## Supplied data
== == ==

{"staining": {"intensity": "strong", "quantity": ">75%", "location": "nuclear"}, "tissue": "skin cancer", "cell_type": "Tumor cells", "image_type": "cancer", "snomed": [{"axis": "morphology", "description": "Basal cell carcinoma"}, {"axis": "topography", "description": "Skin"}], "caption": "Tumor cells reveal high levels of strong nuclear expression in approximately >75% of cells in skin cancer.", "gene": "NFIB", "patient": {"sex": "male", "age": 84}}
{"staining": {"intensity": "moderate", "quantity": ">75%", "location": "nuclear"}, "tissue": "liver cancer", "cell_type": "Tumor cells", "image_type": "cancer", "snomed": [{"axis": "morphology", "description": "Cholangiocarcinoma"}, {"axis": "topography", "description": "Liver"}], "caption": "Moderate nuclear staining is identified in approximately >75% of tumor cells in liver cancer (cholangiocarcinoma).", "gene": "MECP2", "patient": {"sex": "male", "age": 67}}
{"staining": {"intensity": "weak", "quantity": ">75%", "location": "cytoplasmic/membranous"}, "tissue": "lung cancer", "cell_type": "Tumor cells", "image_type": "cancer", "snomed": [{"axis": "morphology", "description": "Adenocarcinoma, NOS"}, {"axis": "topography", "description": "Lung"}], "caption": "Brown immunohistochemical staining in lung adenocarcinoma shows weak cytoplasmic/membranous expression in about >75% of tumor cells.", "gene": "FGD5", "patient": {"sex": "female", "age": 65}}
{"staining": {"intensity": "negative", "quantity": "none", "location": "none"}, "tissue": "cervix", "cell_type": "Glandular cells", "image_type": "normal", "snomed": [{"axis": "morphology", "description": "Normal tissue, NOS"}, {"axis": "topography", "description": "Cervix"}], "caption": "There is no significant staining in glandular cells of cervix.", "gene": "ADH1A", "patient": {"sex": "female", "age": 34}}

== == ==

## Work required
Set down the complete listing once more, exactly as it stands above.

## Expected answer
{"staining": {"intensity": "strong", "quantity": ">75%", "location": "nuclear"}, "tissue": "skin cancer", "cell_type": "Tumor cells", "image_type": "cancer", "snomed": [{"axis": "morphology", "description": "Basal cell carcinoma"}, {"axis": "topography", "description": "Skin"}], "caption": "Tumor cells reveal high levels of strong nuclear expression in approximately >75% of cells in skin cancer.", "gene": "NFIB", "patient": {"sex": "male", "age": 84}}
{"staining": {"intensity": "moderate", "quantity": ">75%", "location": "nuclear"}, "tissue": "liver cancer", "cell_type": "Tumor cells", "image_type": "cancer", "snomed": [{"axis": "morphology", "description": "Cholangiocarcinoma"}, {"axis": "topography", "description": "Liver"}], "caption": "Moderate nuclear staining is identified in approximately >75% of tumor cells in liver cancer (cholangiocarcinoma).", "gene": "MECP2", "patient": {"sex": "male", "age": 67}}
{"staining": {"intensity": "weak", "quantity": ">75%", "location": "cytoplasmic/membranous"}, "tissue": "lung cancer", "cell_type": "Tumor cells", "image_type": "cancer", "snomed": [{"axis": "morphology", "description": "Adenocarcinoma, NOS"}, {"axis": "topography", "description": "Lung"}], "caption": "Brown immunohistochemical staining in lung adenocarcinoma shows weak cytoplasmic/membranous expression in about >75% of tumor cells.", "gene": "FGD5", "patient": {"sex": "female", "age": 65}}
{"staining": {"intensity": "negative", "quantity": "none", "location": "none"}, "tissue": "cervix", "cell_type": "Glandular cells", "image_type": "normal", "snomed": [{"axis": "morphology", "description": "Normal tissue, NOS"}, {"axis": "topography", "description": "Cervix"}], "caption": "There is no significant staining in glandular cells of cervix.", "gene": "ADH1A", "patient": {"sex": "female", "age": 34}}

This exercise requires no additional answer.